My small contribution to saving the garden from the ignominy of an unscheduled slump was to go round helping to remove almost all of that cow parsley before it could set seed and land us with a whole new headache next year. While I was about it, I also pulled out more bryony and cleavers (the gifts that keep on giving) from the High Garden, the back of the Solar bed and through the more out of the way sections of the Barn Garden. 

None of this was entirely straightforward because half the time I had to stand on one leg in an almost-arabesque to have any chance of reaching the particular stem I was reaching for. I also had to do it as fast as possible because the weather was forecast to break shortly before lunch.
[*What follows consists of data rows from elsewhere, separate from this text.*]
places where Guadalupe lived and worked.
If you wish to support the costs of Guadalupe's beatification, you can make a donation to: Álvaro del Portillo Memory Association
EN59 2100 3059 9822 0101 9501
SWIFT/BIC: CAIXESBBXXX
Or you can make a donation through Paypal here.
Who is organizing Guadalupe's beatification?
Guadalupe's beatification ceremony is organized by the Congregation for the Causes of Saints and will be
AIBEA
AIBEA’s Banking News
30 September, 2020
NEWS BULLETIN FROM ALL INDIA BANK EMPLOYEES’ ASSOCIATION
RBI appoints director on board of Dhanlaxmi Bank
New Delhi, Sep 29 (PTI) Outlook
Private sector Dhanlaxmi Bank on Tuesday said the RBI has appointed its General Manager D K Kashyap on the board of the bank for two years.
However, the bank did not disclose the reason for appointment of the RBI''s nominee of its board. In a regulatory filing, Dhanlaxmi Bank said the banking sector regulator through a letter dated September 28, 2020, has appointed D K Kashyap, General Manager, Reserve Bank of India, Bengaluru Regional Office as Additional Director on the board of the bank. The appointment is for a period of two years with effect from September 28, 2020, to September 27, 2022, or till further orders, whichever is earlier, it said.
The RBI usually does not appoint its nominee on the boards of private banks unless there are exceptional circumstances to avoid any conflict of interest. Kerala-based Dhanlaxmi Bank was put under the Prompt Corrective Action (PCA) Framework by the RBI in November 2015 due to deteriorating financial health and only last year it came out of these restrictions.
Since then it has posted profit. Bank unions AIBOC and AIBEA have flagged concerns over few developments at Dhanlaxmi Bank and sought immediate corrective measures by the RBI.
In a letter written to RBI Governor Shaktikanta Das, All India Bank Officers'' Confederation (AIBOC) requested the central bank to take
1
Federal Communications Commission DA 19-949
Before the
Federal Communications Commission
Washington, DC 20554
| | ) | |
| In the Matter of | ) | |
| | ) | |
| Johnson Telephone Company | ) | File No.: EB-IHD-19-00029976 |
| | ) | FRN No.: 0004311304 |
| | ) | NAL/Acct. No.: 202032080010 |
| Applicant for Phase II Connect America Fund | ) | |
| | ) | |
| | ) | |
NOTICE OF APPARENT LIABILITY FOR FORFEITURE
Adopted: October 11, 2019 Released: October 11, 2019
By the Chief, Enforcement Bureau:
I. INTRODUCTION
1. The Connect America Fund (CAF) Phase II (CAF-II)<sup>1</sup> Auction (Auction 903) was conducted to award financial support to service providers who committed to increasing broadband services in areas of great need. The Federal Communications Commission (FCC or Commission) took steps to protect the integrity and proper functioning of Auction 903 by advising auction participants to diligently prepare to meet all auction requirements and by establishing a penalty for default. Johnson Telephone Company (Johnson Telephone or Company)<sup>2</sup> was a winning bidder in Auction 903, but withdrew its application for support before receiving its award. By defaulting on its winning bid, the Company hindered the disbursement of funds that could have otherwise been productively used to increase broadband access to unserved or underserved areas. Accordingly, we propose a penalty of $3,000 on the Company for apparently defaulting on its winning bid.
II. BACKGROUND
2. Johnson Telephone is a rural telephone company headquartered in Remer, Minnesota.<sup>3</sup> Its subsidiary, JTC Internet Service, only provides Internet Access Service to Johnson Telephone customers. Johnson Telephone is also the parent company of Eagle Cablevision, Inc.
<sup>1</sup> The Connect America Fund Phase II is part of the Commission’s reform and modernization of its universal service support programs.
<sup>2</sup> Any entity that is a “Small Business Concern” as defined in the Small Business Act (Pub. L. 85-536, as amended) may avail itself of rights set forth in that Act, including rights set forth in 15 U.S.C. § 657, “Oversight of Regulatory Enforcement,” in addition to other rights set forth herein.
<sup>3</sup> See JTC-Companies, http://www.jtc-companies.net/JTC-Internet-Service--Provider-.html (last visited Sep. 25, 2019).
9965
And, right on cue, just as we were lugging the final two buckets up to the compost heap the heavens opened, sending us back to the mess room and the coats that no one had thought to bring out with them.

In the afternoon, with the rain bucketing down, we headed en masse to the Long Shed, where there were plenty of annuals to be potted on. I helped process a good few hundred Matthiola incana ‘Alba’, and some very chunky Persicaria orientalis that needed to move on into 2 litre long toms.

We worked our way through an awful lot of pots, old soil mix and conversational gambits, but by the end of the day we had processed everything on the list and got it all labelled and lined out in satisfying order around various holding bays.

 It may not have been my most newsworthy day in the garden, but it was the sort of solid bread-and-butter graft that all the glamour is built on, and I felt thoroughly satisfied as I squelched my way back to the car.